Teresa Torres's AI Evals

Product Evals have been a popular topic on twitter- and it’s mostly from Hamel and Shreya marketing their Maven course- so i wasn’t surprised that Teresa’s talk was entirely following the methodoogy laid out there. So, while I originally signed up for this webinar thinking it will on Voice AI Evals, it was interesting none the less as an exercise in evals-driven-developement. What really stuck out is how data science is now mainstream as evals.

AI Evals

Notes from Teresa Torres’ webinar on voice AI evals.

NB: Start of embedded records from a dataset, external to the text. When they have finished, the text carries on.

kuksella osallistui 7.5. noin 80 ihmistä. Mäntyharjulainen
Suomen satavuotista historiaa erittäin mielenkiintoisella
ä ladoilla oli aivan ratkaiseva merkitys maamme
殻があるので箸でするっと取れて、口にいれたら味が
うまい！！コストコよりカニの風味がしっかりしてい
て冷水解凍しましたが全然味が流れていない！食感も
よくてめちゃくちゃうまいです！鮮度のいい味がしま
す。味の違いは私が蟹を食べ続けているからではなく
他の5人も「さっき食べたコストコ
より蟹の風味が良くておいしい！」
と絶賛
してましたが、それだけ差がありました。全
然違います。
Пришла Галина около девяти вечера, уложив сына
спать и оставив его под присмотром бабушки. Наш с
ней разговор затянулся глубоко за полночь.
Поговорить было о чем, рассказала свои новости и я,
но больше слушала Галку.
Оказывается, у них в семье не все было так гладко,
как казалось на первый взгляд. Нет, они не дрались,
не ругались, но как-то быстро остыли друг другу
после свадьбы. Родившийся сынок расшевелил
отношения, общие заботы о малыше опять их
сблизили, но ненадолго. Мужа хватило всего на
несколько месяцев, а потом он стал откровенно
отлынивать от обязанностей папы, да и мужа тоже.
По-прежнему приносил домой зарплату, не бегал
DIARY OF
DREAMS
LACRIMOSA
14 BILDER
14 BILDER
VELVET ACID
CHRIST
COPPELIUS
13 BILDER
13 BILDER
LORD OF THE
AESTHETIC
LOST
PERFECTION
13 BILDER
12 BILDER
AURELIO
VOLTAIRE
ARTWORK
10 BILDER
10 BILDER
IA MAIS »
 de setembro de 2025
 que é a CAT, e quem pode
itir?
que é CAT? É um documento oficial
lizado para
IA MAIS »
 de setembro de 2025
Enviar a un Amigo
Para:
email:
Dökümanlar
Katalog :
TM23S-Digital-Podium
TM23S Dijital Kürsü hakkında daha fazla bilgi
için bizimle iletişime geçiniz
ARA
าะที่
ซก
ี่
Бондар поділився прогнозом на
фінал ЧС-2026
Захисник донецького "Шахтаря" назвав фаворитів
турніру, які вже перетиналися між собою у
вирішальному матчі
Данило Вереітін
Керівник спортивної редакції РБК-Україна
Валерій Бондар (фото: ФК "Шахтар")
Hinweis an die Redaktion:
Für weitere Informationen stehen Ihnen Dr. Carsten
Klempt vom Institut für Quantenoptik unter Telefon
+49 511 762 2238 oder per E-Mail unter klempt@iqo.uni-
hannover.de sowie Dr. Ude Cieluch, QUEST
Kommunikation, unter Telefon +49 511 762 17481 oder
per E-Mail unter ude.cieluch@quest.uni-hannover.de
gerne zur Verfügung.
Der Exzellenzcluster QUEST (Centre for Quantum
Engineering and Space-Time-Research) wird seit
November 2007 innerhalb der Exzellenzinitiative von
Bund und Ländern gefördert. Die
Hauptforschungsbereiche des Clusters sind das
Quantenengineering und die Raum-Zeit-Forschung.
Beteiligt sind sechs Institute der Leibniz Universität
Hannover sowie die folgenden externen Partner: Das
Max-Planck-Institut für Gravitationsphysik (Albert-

About Teresa - Product discovery expert, Author of Continuous Discovery
Her AI product does a user conversation simulation and generates feedback along 4 dimensions
- Opening with story-based question
- Setting the scene
- Buildng timeline
- Generating generalizations
Need for Evals- She noticed some errors in the feedback report
- how do you conduct error analysis
- where do you improve
- how do you know changes are making positive changes

Feedback loop -> Anlayze - measure - improve

Set up tracing - a detailed record of a full AI interaction from input, system prompts, tool calls, intermediate steps to final output code-assertion-eval - vibe coded a tool to annotate and create eval dataset
- she used Airtable to view the dataset
- identify failure modes
- write an eval to track each failure mode

Eval Dataset on Airtable

For example, she was tracking if her AI was incorrectly suggests asking leading questions and wrote this LLM-as-judge eval- evalSUggestsaLeadingQuestion

Example LLM-as-judge Eval - evalSUggestsaLeadingQuestion

This is a simple code asserion eval thats checking for general words in questions instead of more specific (typical vs today). Example Code-assertion-eval Eval - evalSuggestsaGeneraQuestion

Next, run traces through all evals.

Trace summary

Next how do you know if your evals are any good?

compare human output to all eval trace outputs
table in bottom-right shows trace summary (STS is setting the scene)

Judge your evals

Finally run it ebfore any code change. Once you know your evals can be trusted, you can rely on them for launch decisions and identifying gaps in the product.